L'agence de sécurité et des renseignements croate (ASR) avance des conclusions qui constituent un obstacle pour l'obtention de la protection internationale, de la citoyenneté ou de titres de séjour temporaire ou permanent pour les réfugiés et étrangers. Les ONG ont préparé un rapport sur les pratiques arbitraires et illégales du Ministère de l'Intérieur et de l'ASR concernant leur refus de délivrer ces statuts à ces personnes en Croatie.

Les organisations indiquent qu'au moins 30 cas ont été décelés depuis le début de l'année, les demandes se voyant refuser pour le soit-disant "obstacle à la sécurité" que les demandeurs.euses représenteraient. Ces refus concernent des mineurs (dont les parents sont considérés comme un "obstacle à la sécurité"), et une mère en situation de handicap moteur qui est en fauteuil roulant.

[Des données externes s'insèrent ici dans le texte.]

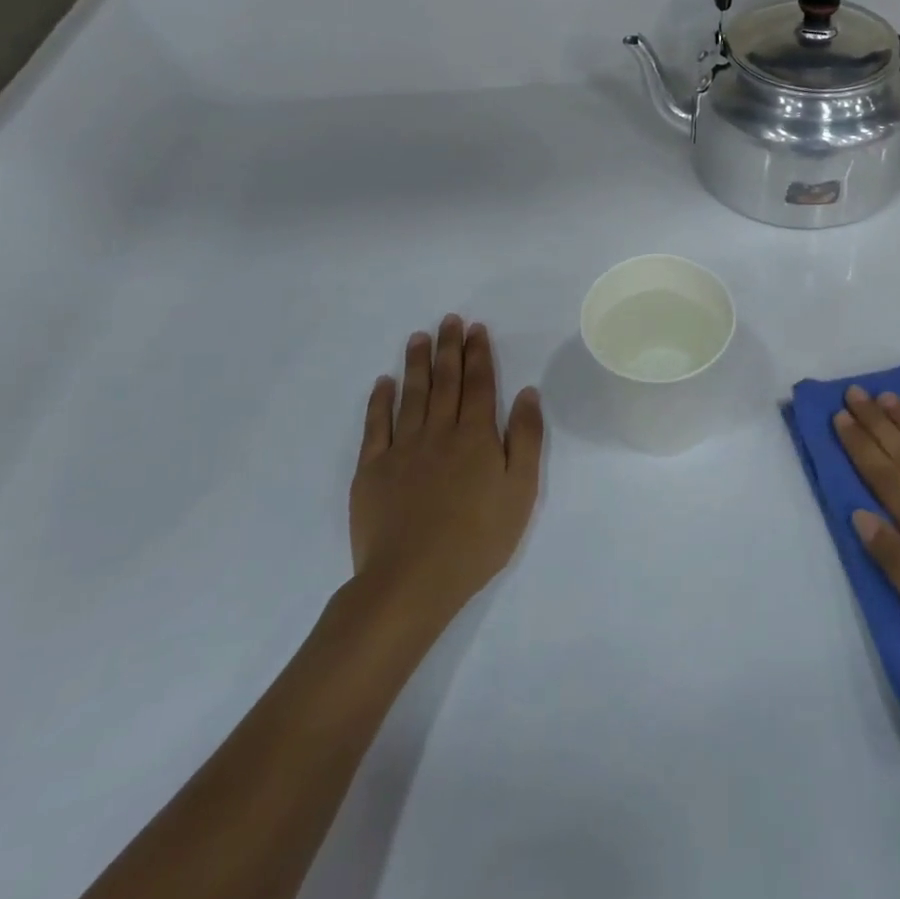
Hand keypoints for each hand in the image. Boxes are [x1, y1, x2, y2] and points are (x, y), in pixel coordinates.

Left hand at [351, 315, 544, 625]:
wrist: (413, 578)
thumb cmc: (479, 537)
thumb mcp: (522, 489)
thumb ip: (526, 438)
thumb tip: (527, 393)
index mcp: (477, 436)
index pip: (479, 385)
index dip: (478, 354)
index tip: (476, 329)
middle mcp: (440, 432)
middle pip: (445, 382)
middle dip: (449, 348)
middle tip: (449, 320)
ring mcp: (402, 449)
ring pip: (412, 395)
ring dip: (416, 363)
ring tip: (418, 337)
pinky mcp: (373, 470)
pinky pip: (376, 426)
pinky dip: (380, 401)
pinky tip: (384, 383)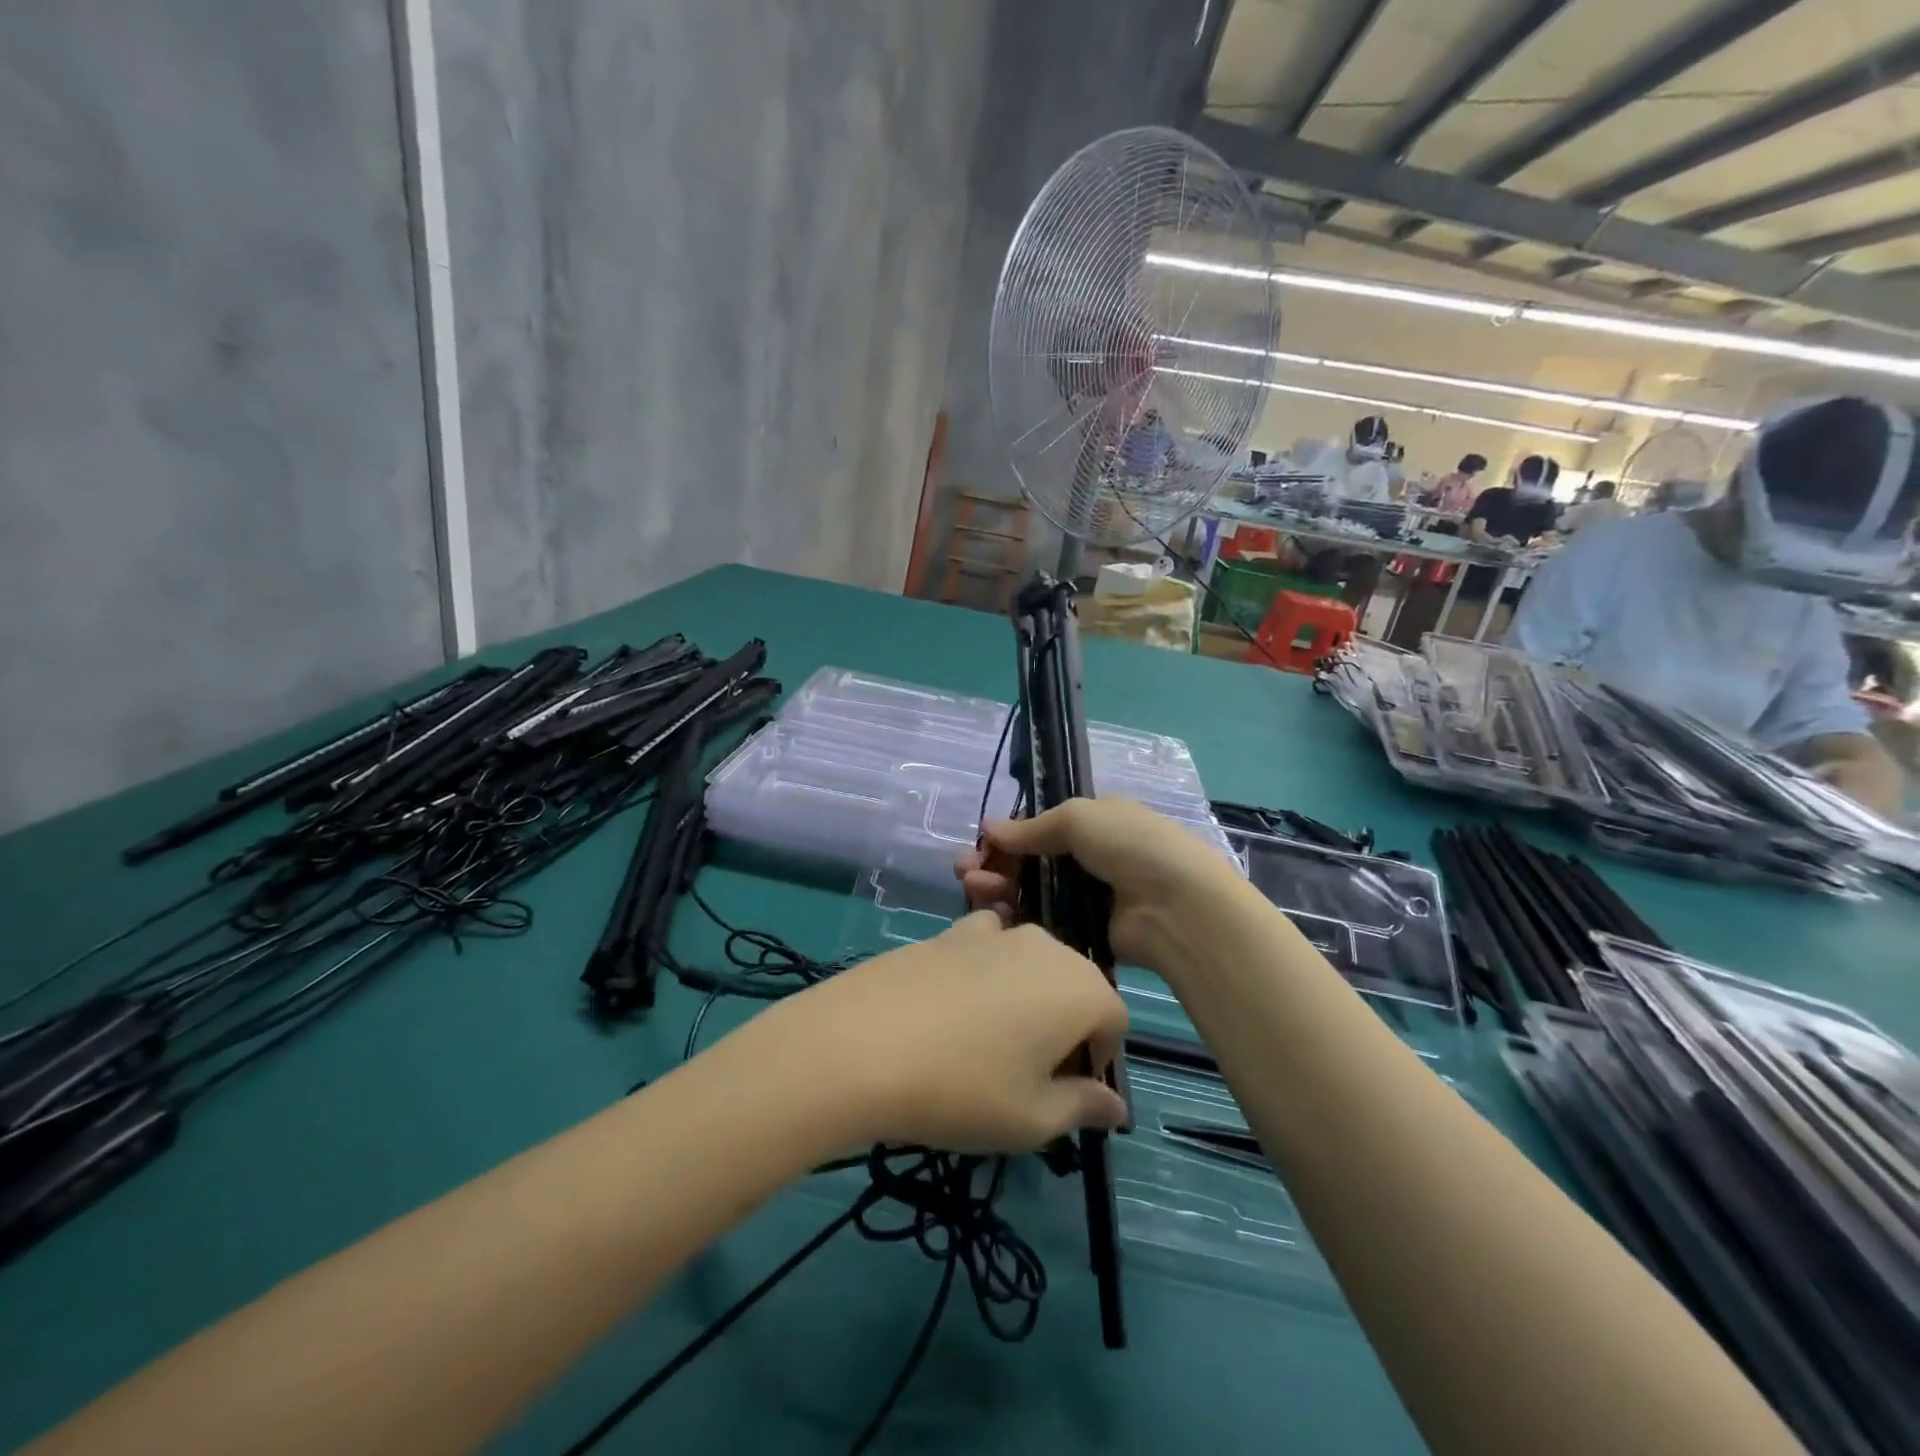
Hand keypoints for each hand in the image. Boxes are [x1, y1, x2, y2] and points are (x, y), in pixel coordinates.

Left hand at [758, 912, 1128, 1154]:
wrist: (861, 1042)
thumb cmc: (963, 1089)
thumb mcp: (1033, 1119)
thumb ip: (1083, 1107)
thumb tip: (1116, 1106)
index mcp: (1080, 987)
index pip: (1114, 1022)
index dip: (1097, 1061)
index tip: (1064, 1094)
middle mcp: (1044, 945)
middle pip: (1074, 987)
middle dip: (1065, 1028)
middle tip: (1026, 1076)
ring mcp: (993, 931)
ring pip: (1030, 968)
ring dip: (1025, 1001)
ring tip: (985, 1046)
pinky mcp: (948, 930)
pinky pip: (987, 951)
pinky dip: (985, 977)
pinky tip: (950, 1013)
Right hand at [956, 798, 1245, 976]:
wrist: (1178, 907)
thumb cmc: (1130, 846)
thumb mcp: (1079, 817)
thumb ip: (1032, 827)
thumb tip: (989, 828)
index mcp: (1095, 823)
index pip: (1041, 827)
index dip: (1009, 836)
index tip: (981, 845)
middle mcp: (1090, 858)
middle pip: (1031, 861)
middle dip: (996, 863)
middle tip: (965, 872)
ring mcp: (1088, 898)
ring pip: (1032, 892)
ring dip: (998, 887)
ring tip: (973, 888)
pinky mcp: (1084, 933)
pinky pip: (1043, 923)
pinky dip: (1016, 917)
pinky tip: (993, 913)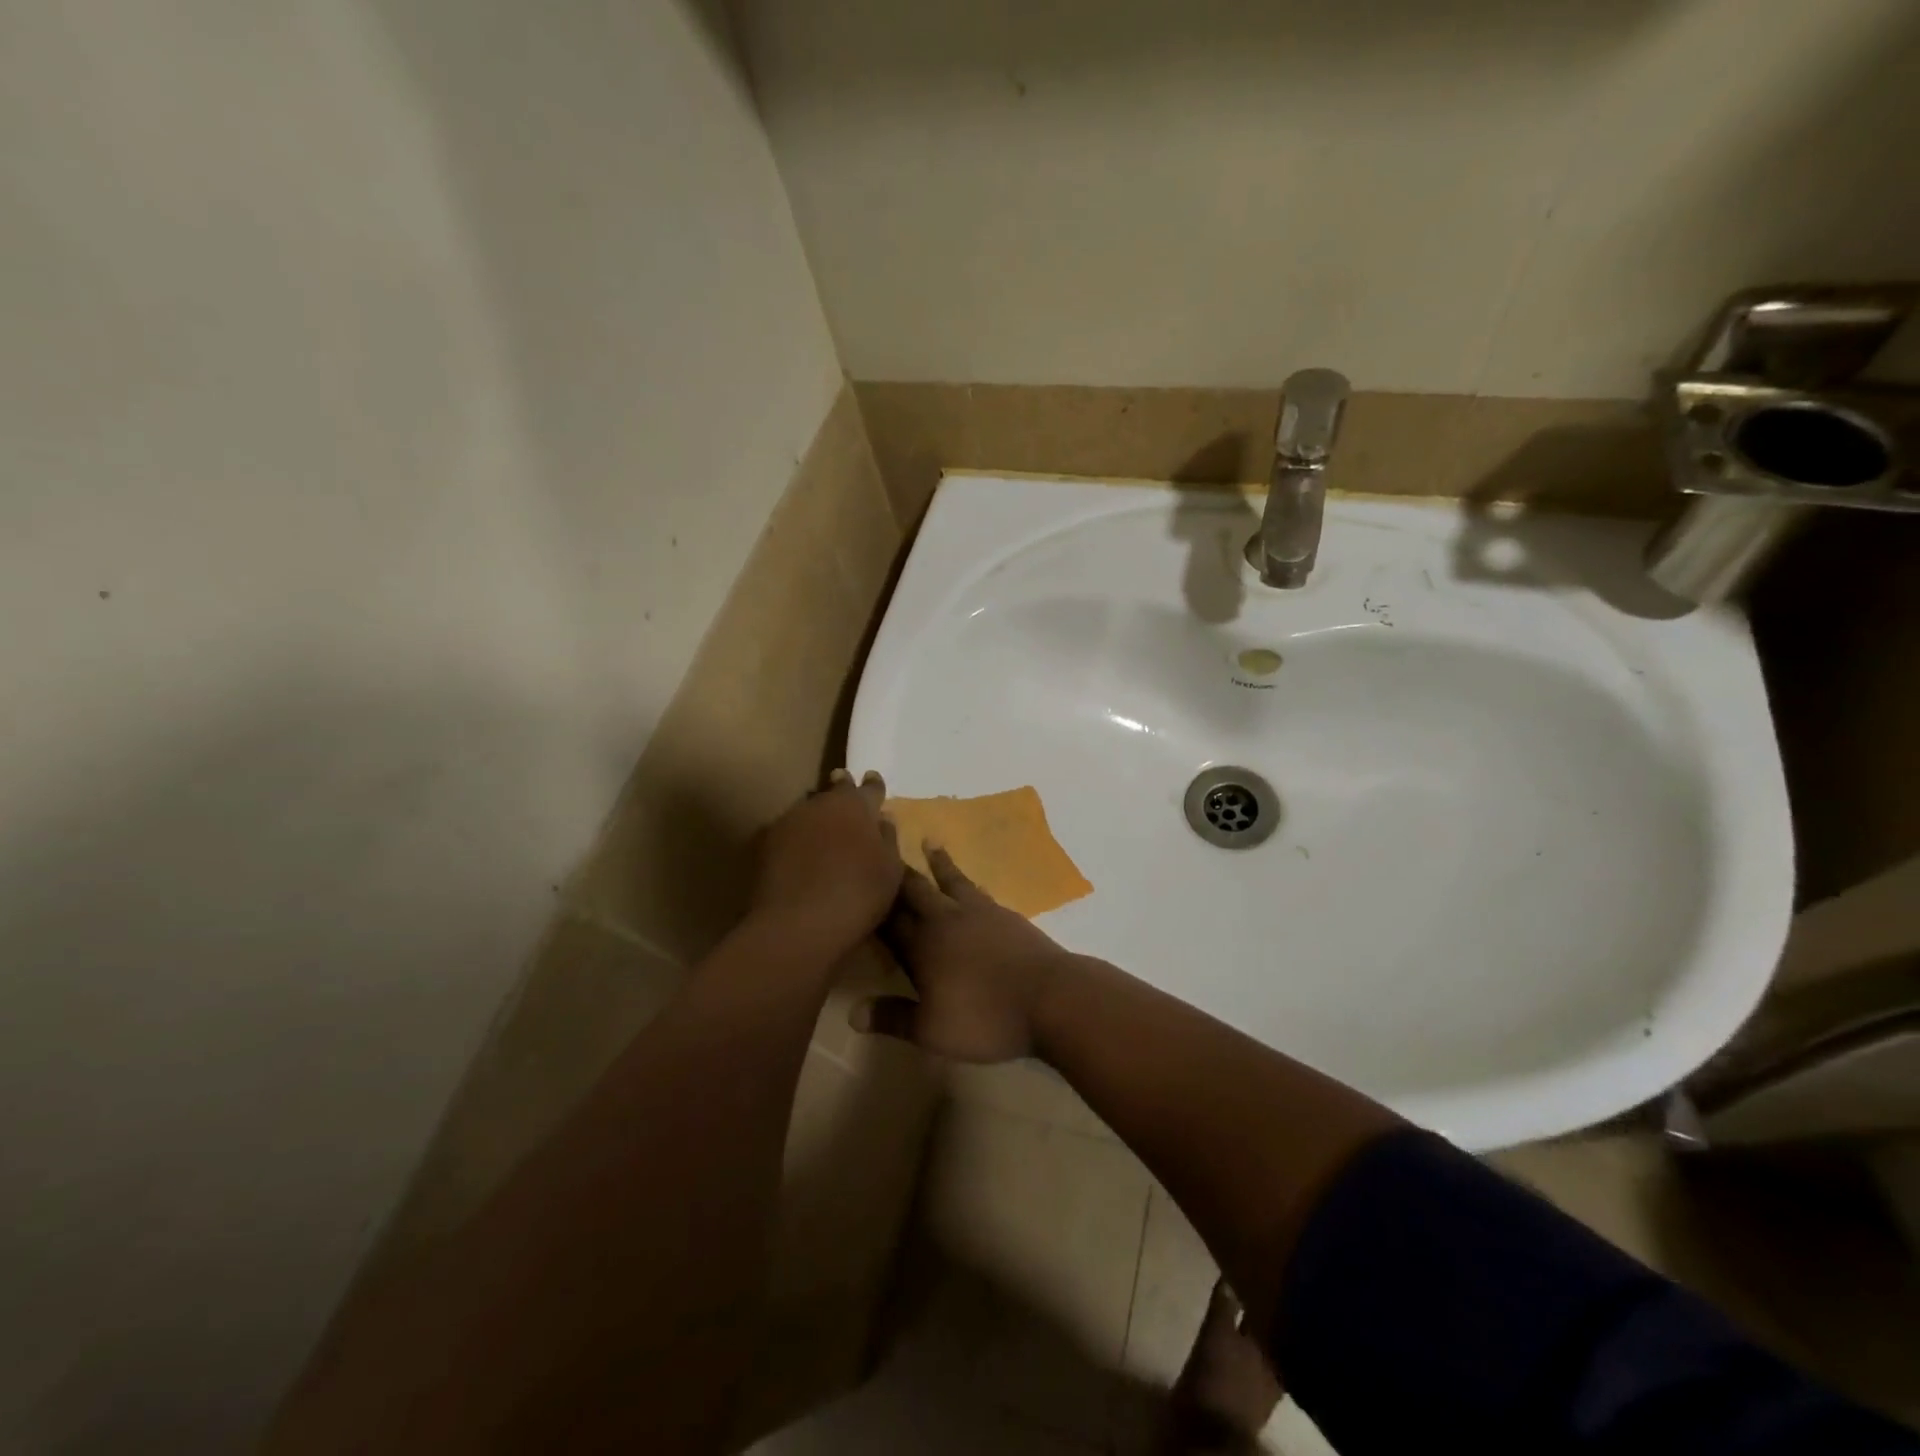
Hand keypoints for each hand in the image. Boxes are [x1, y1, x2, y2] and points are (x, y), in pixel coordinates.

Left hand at [751, 769, 901, 952]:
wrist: (799, 923)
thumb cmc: (858, 894)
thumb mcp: (890, 870)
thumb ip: (888, 839)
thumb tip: (882, 819)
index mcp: (856, 806)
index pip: (869, 788)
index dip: (874, 785)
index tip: (873, 778)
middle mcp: (822, 804)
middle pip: (834, 790)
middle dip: (841, 789)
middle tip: (844, 787)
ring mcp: (791, 821)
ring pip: (809, 808)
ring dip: (818, 815)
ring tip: (823, 826)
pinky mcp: (767, 843)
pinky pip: (789, 831)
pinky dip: (798, 836)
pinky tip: (800, 850)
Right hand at [852, 844, 1074, 1062]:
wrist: (1050, 998)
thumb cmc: (985, 1019)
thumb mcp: (931, 1030)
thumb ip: (893, 1017)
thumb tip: (852, 1013)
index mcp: (922, 946)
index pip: (888, 919)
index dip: (872, 902)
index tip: (855, 876)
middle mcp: (945, 920)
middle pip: (915, 889)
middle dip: (897, 865)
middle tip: (884, 833)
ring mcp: (979, 913)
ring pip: (950, 881)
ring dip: (938, 862)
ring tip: (929, 841)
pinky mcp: (1006, 915)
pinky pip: (979, 890)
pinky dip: (968, 881)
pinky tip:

Les demandeurs d'asile ayant reçu de telles réponses à leur application viennent principalement d'Irak et de Syrie, et essentiellement de zones encore touchées par les conflits armés, telles que les régions de Bagdad, Mossoul et Alep.

Un refus automatique

Pour tous ces cas, le ministère de l'Intérieur considérait qu'il y avait des raisons qui justifiant la délivrance d'asile ou de statut de protection internationale, mais en raison des évaluations communiquées par l'ARS (classées par niveau, dont le plus bas s'intitule "limité") indiquant l'existence de ces "obstacles à la sécurité", sans qu'aucune justification ne soit donnée, les demandes ont été et sont automatiquement rejetées.

Le plus bas niveau de classification est connu pour ne pas comporter de données sur la "sécurité nationale et les intérêts vitaux de la République de Croatie", mais cela n'empêche pas le ministère de l'Intérieur, en dépit de son manque de connaissances sur la question, de continuer de rejeter des demandes.

C'est pourquoi les ONG demandent instamment que de telles pratiques, qui entraînent incontestablement des violations des droits de l'homme pour les réfugiés et les étrangers en Croatie, cessent sur le champ. Les ONG veulent également que les institutions compétentes enquêtent et imposent des sanctions aux responsables.